Les Sept Foudres d’Allah – Nicolas Cluzeau

Les Sept Foudres d’Allah

De Nicolas Cluzeau

Griffe d’encre – 110 pages

Je vous ai déjà confessé mon début de fascination pour la ville d’Istanbul. Et bien c’est un des motifs qui m’a amenée à craquer sur Les Sept Foudres d’Allah de Nicolas Cluzeau. C’est un motif comme un autre et ce n’est pas pire que le prétexte de la couverture qui déchire. D’ailleurs la couverture ici, signée Zariel, illustre bien le texte de la novella même si je ne suis pas très fan du style (les goûts et les couleurs…). Istanbul donc. Pas l’Istanbul contemporaine mais l’Istanbul ottomane, celle de Soliman le Magnifique sultan pour lequel on construit une nouvelle mosquée, la mosquée Süleymaniye qui domine les rives du Bosphore. En ce 23 Dhou al qi`da 967 (soit le 15 août 1560, une date à laquelle la construction de la mosquée Süleymaniye était, en réalité, déjà achevée), le cadavre du savant et érudit maître Ali Danishmend est retrouvé sur le chantier. Le capitaine Sertaç est chargé d’enquêter sur cette mort qui ressemble à un suicide. Mais la perspicacité de se petite-fille Aliyé, qui l’accompagne parfois dans ses investigations, le pousse bien vite à conclure qu’il s’agit bien d’un meurtre. L’étrange vélin recouvert d’équations et de schémas qu’il cachait dans son pantalon et ses recherches excentriques, à la limite du blasphème, pourraient constituer des mobiles très convaincants. Et l’incendie de sa maison et la fouille de son bureau indiquent que ses recherches sur l’aimantation et le stockage de l’énergie produite par la foudre ne laissaient pas indifférent.
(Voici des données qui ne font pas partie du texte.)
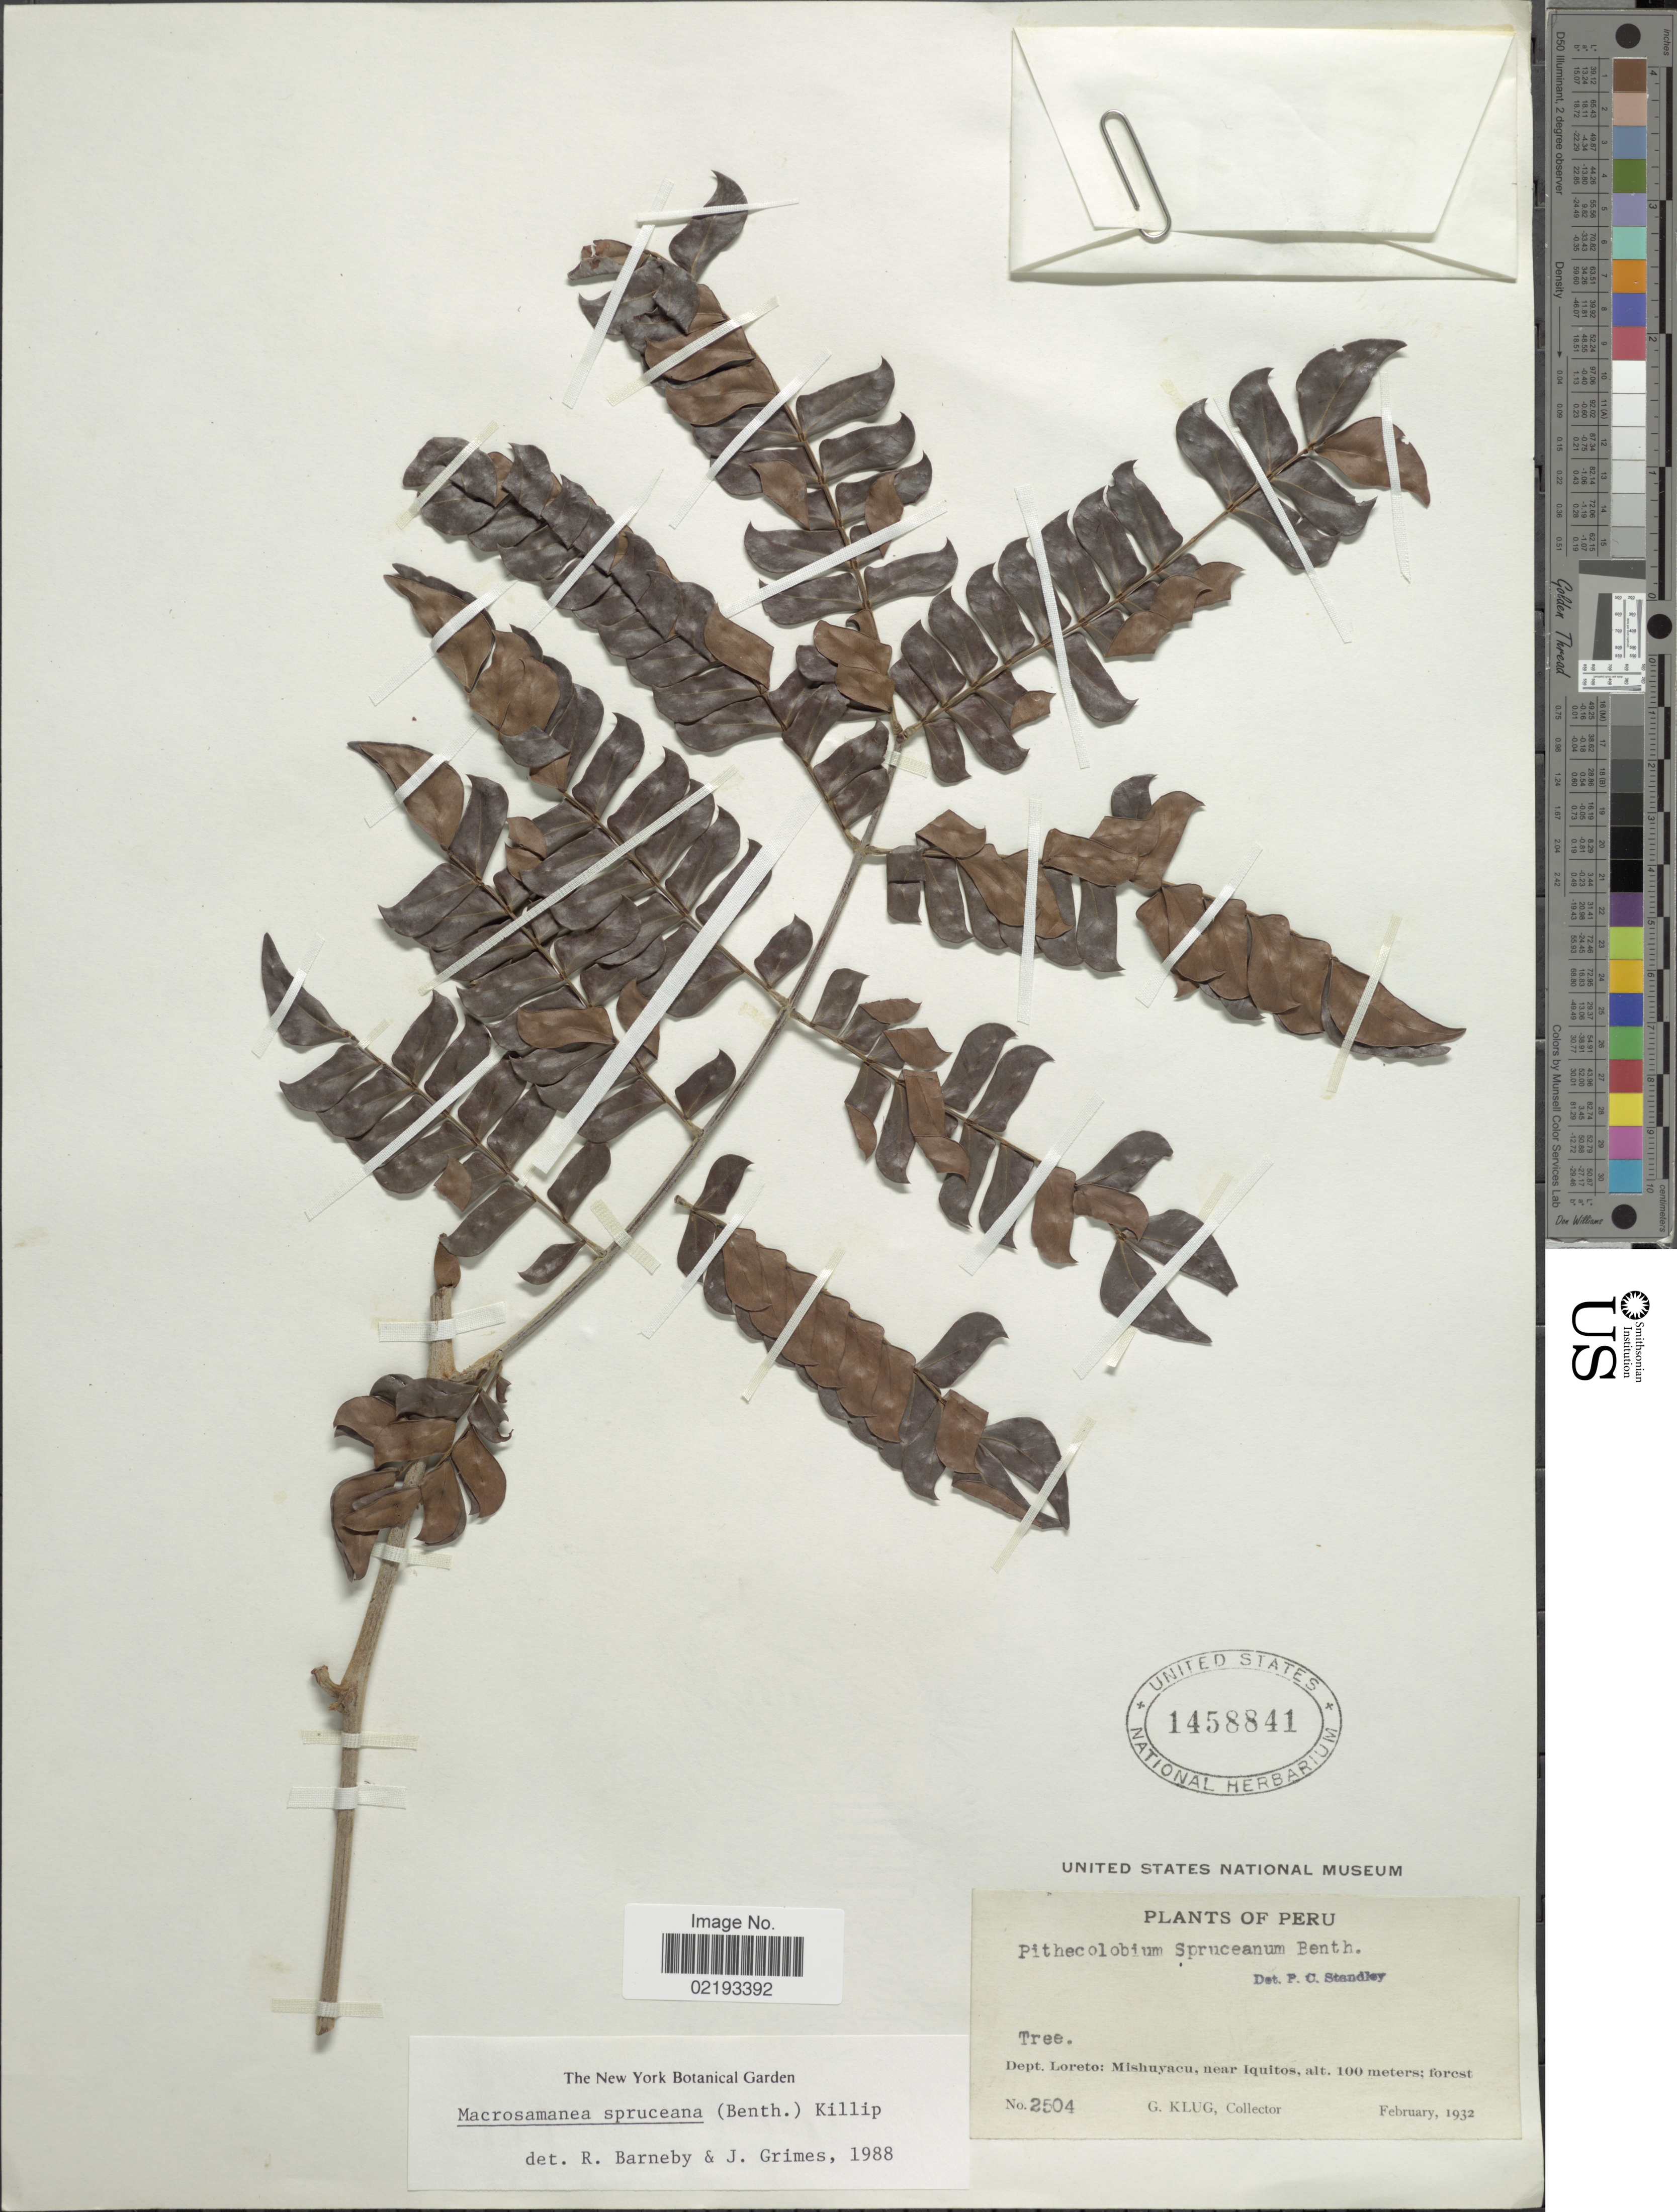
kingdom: Plantae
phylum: Tracheophyta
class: Magnoliopsida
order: Fabales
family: Fabaceae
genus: Macrosamanea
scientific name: Macrosamanea spruceana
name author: (Benth.) Killip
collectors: G. Klug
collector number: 2504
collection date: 1932-02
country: Peru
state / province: Loreto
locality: Dept. Loreto: Mishuyacu, near Iquitos; forest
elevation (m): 100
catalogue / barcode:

Nous avons donc une enquête policière dans les hautes sphères culturelles d’Istanbul mêlant allègrement la science et la religion, la modernité technique et les superstitions ancestrales. Ainsi ce qui paraît être un Djinn aux pouvoirs démesurés n’est peut-être qu’un homme disposant d’une technologie d’avant-garde… Le déroulement de l’enquête en elle-même est tout à fait classique dans la forme mais sa conclusion, très science-fictive alors que le texte flirte en permanence avec le fantastique, parvient à surprendre le lecteur. Ce qui la rend bien plus intéressante tient plus dans les détails et dans la minutie du contexte. Par petites touches, Nicolas Cluzeau parvient à nous faire sentir la complexité des relations sociales dans ces sphères savantes et politisées : les courants religieux et leurs rivalités, la place de la science dans un empire très religieux mais aussi la place de la femme… Aliyé, intelligente et éduquée, fait figure d’extraterrestre et peine à être considérée à sa juste valeur. Certaines portes lui resteront à jamais fermées au motif de son sexe. Les personnages – Aliyé la première mais les personnages secondaires ne sont pas en reste – sont bien dessinés, aidés par des dialogues fins, maîtrisés et réalistes. La ville et ses paysages magnifiques s’offrent au lecteur. Ne boudons donc pas notre plaisir de déambuler dans les rues et collines d’Istanbul au côté de Sertaç et d’Aliyé.